__WORK TO BE COMPLETED__: Rewrite the section of the Concord history text below between "Sept. 27, 1824: The" and "Temple in Concord.", inclusive, replacing "Congregationalist" with "Unitarian".

__DOCUMENT EXTRACT__:

-=-=-=-=-

This Week in Concord History

Sept. 26, 1845: The New Hampshire Courier of Concord tells readers it’s willing to take payment in forms other than cash: “Those of our subscribers who are in arrears to us for the Courier and wish to pay in wood are reminded that cold weather is at hand and a few cords would be very acceptable about this time.”


Sept. 26, 1906: Whitney Barrett, a police officer, chases down 30-year-old Julia Chadwick and, despite her pleas for help, manages to shoot and kill her in a trolley in Penacook. He then turns the gun on himself. Though married with two children, Barrett had been infatuated with Chadwick.


Sept. 27, 1824: The Rev. Nathaniel Bouton is invited to become Concord’s Congregationalist minister. Three months later he will accept a calling from the church. Bouton will hold the position for four decades.


Sept. 27, 1967: Disclosing a closely held secret, Gov. John King tells the Executive Council that the new $1.2 million state Supreme Court will be built on a bluff overlooking the Merrimack River on Concord Heights. Once the building is completed, the court will move there from its present quarters at Park and North State streets.


Sept. 27, 2002: Democratic strategist James Carville speaks at a fundraising dinner for the New Hampshire Democratic Party at the Bektash Shriners’ Temple in Concord.


Sept. 28, 1818: Two years after their engagement, Samuel F.B. Morse and Lucretia Walker are married in Concord. In need of income, he has laid aside his itinerant painting career and embraced mechanics, inventing an improved fire engine which the town purchases for $200. Alas, the marriage is ill-starred. Lucretia Walker Morse will die in 1825.

-=-=-=-=-

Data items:

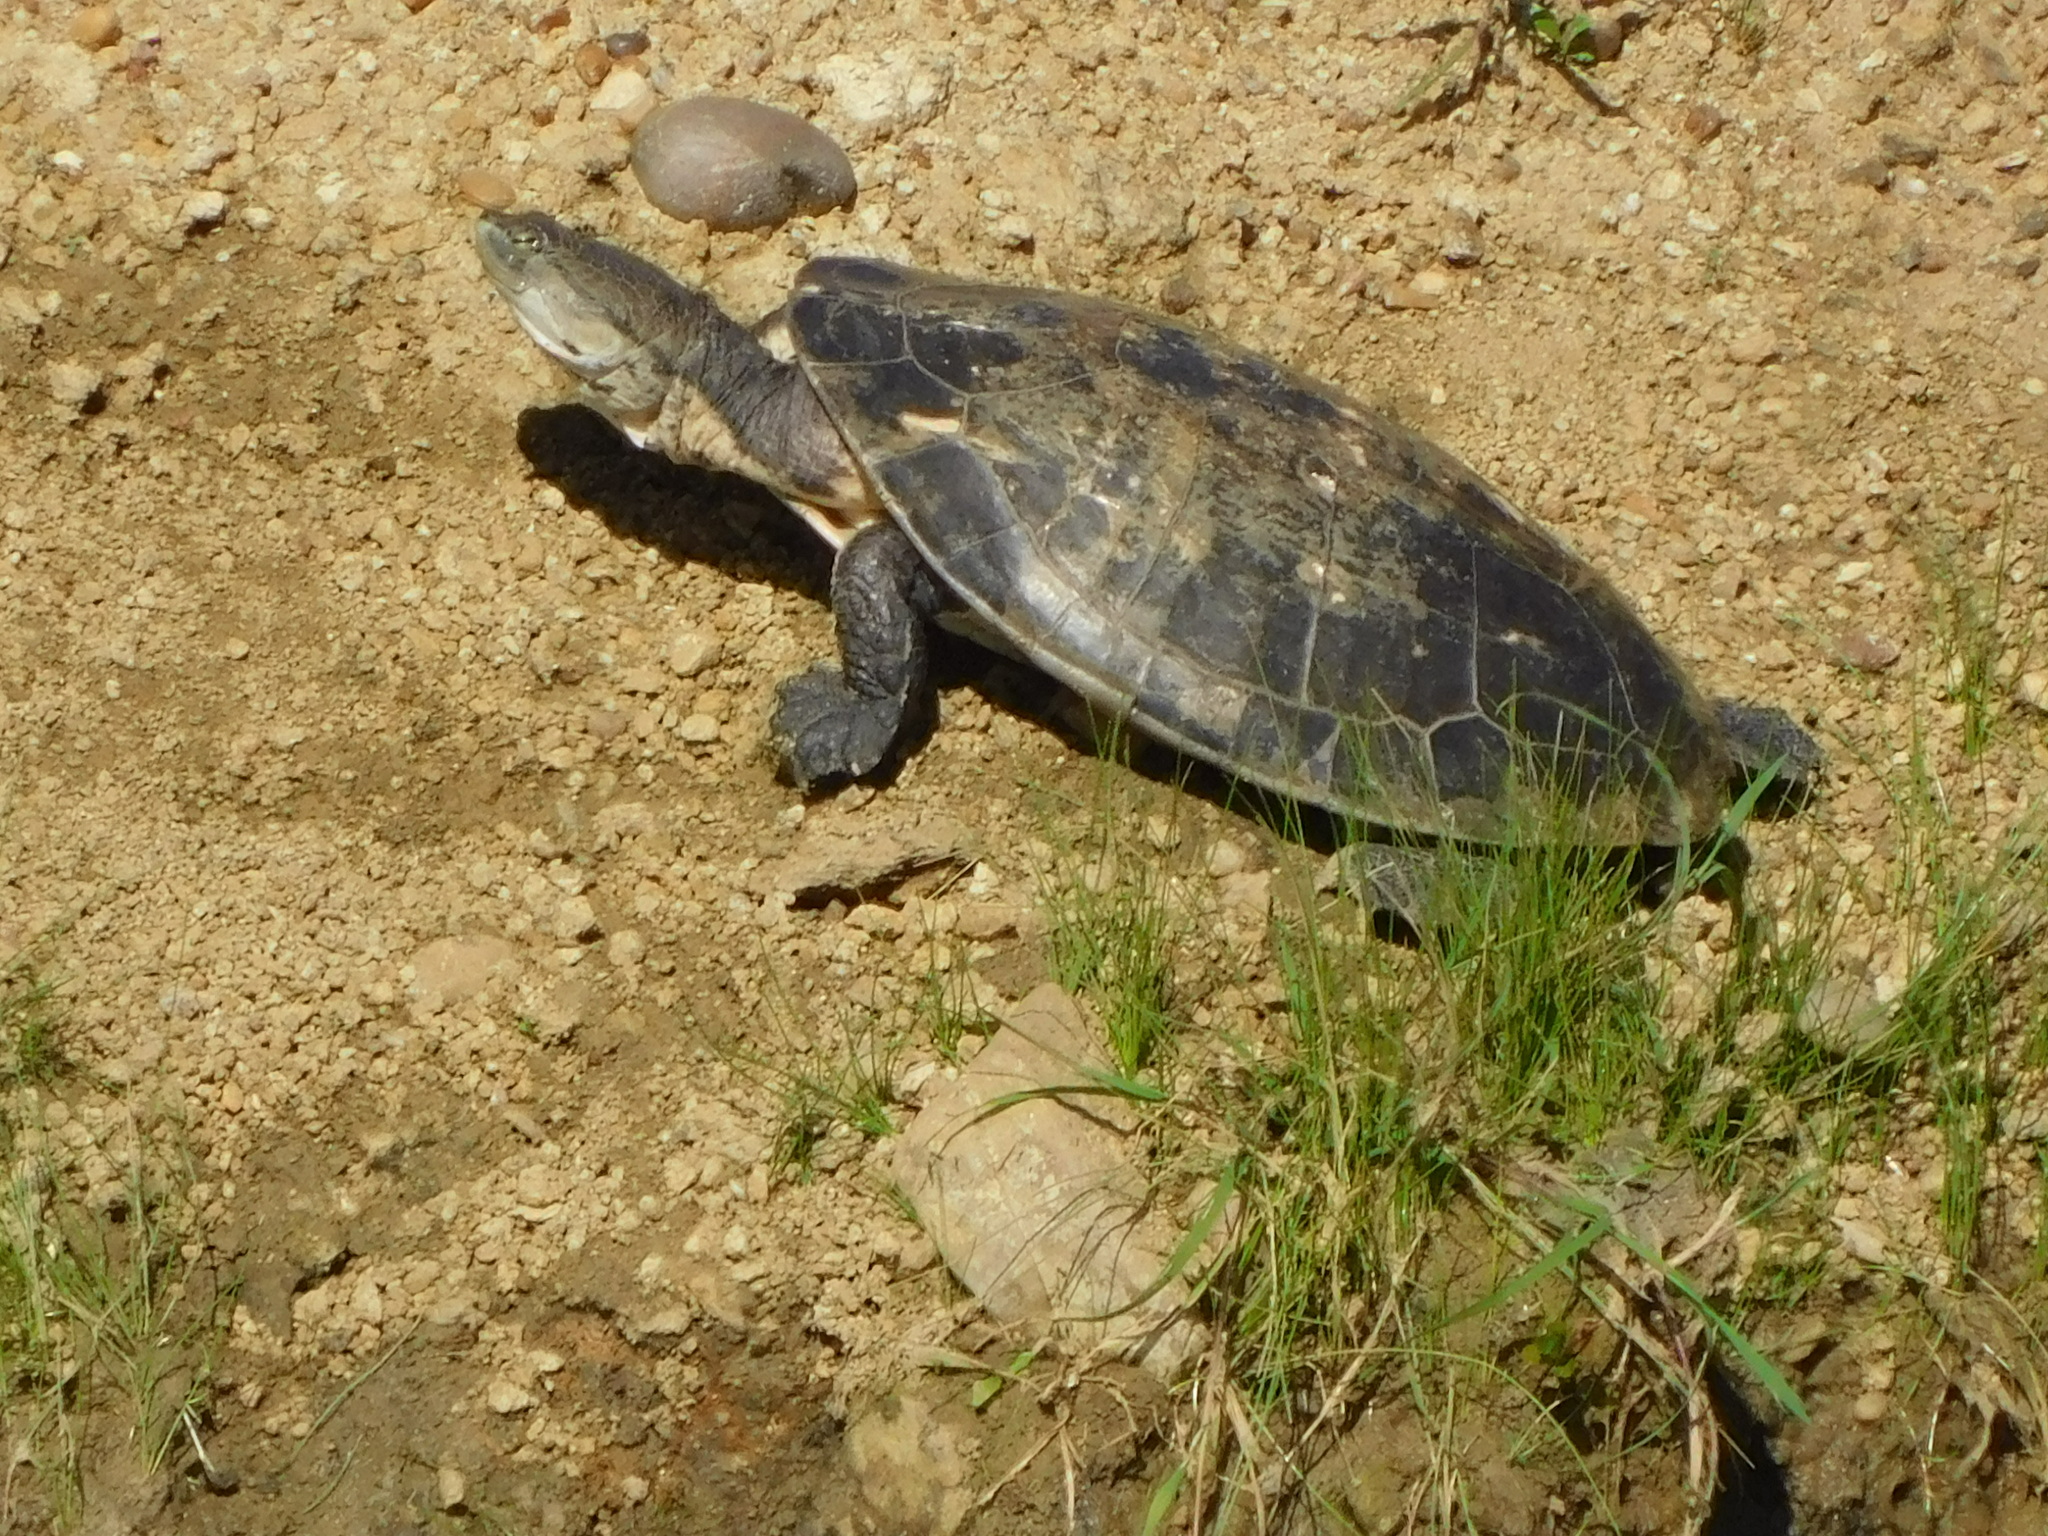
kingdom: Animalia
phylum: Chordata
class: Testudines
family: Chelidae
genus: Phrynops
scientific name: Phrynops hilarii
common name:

-=-=-=-=-

__WORKED SOLUTION__:
Sept. 27, 1824: The Rev. Nathaniel Bouton is invited to become Concord’s Unitarian minister. Three months later he will accept a calling from the church. Bouton will hold the position for four decades.


Sept. 27, 1967: Disclosing a closely held secret, Gov. John King tells the Executive Council that the new $1.2 million state Supreme Court will be built on a bluff overlooking the Merrimack River on Concord Heights. Once the building is completed, the court will move there from its present quarters at Park and North State streets.


Sept. 27, 2002: Democratic strategist James Carville speaks at a fundraising dinner for the New Hampshire Democratic Party at the Bektash Shriners’ Temple in Concord.